Personal information
- Born: February 23, 1928 Pittsburgh, Pennsylvania, U.S.
- Died: September 16, 2016 (aged 88) Stuart, Florida, U.S.
- Height: 5 ft 0+1⁄2 in (1.54 m)

Sport
- Sport: Boxing

= Bill Bossio =

American boxer

Bill Bossio (February 23, 1928 - September 16, 2016) was an American boxer. He competed in the men's bantamweight event at the 1948 Summer Olympics. At the 1948 Summer Olympics, he lost to Jean-Marie Grenot of France.

==Early life==

Born in the United States, Bossio developed an interest in boxing at a young age. He honed his skills in local gyms, demonstrating dedication and a strong work ethic.

===1948 Summer Olympics===

At the age of 20, Bossio represented the United States in the bantamweight division at the 1948 London Olympics.
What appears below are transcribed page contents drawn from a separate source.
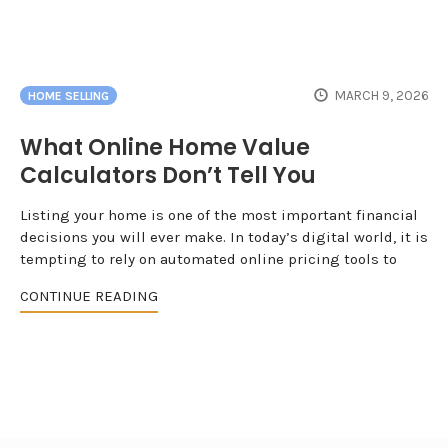
MARCH 9, 2026
HOME SELLING
What Online Home Value
Calculators Don’t Tell You
Listing your home is one of the most important financial
decisions you will ever make. In today’s digital world, it is
tempting to rely on automated online pricing tools to
CONTINUE READING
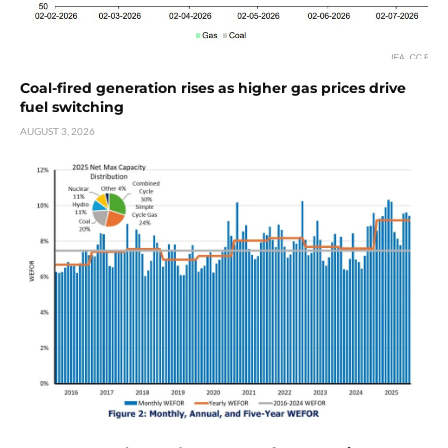
Coal-fired generation rises as higher gas prices drive
fuel switching
AUGUST 3, 2026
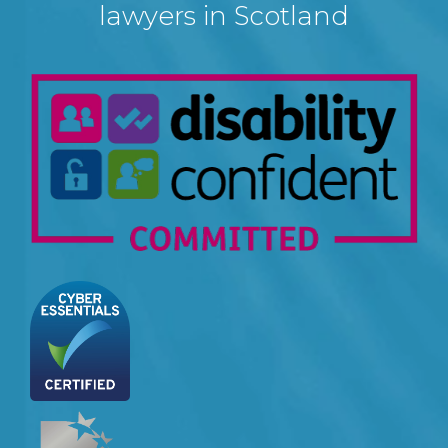
lawyers in Scotland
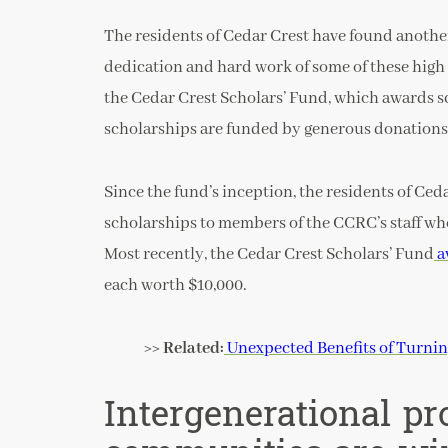
The residents of Cedar Crest have found anothe
dedication and hard work of some of these high
the Cedar Crest Scholars’ Fund, which awards s
scholarships are funded by generous donations
Since the fund’s inception, the residents of Ced
scholarships to members of the CCRC’s staff wh
Most recently, the Cedar Crest Scholars’ Fund
a
each worth $10,000.
>> Related:
Unexpected Benefits of Turni
Intergenerational pr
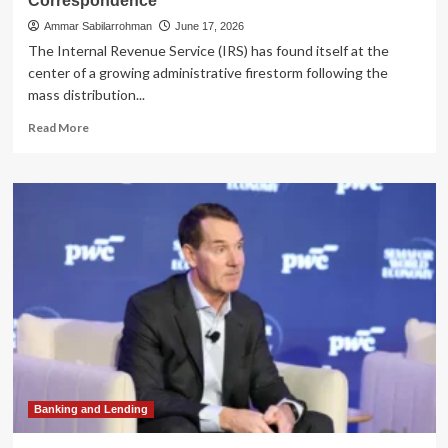
Correspondence
Ammar Sabilarrohman
June 17, 2026
The Internal Revenue Service (IRS) has found itself at the
center of a growing administrative firestorm following the
mass distribution...
Read
Read More
more
about
IRS
CP53E
Notice
Confusion:
What
Taxpayers
Need
to
Know
About
This
Automated
Correspondence
Banking and Lending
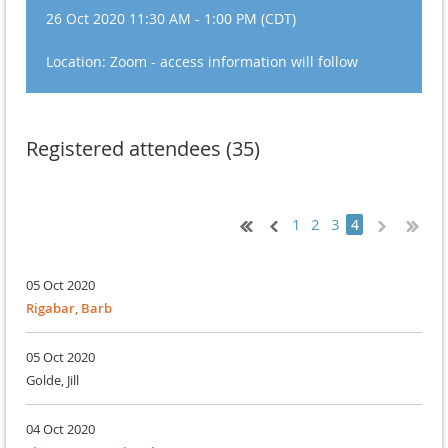
26 Oct 2020 11:30 AM - 1:00 PM (CDT)
Location: Zoom - access information will follow
Registered attendees (35)
1
2
3
4
05 Oct 2020
Rigabar, Barb
05 Oct 2020
Golde, Jill
04 Oct 2020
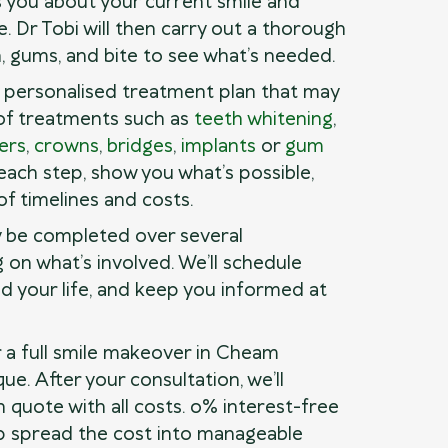
 you about your current smile and
. Dr Tobi will then carry out a thorough
, gums, and bite to see what’s needed.
a personalised treatment plan that may
of treatments such as
teeth whitening
,
ers
,
crowns
,
bridges
,
implants
or
gum
n each step, show you what’s possible,
of timelines and costs.
 be completed over several
on what’s involved. We’ll schedule
d your life, and keep you informed at
r a full smile makeover in Cheam
ue. After your consultation, we’ll
n quote with all costs. 0% interest-free
elp spread the cost into manageable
In his opening bout, he faced French boxer Jean-Marie Grenot but was eliminated after a hard-fought match.

===Post-Olympic career===

Following the Olympics, Bossio continued his involvement in boxing, participating in various national competitions. While he did not achieve significant international acclaim, he remained a respected figure in the American boxing community.

===Legacy===

Bill Bossio's Olympic appearance in 1948 stands as a testament to his skill and dedication to the sport. His commitment to boxing has inspired future generations of American boxers.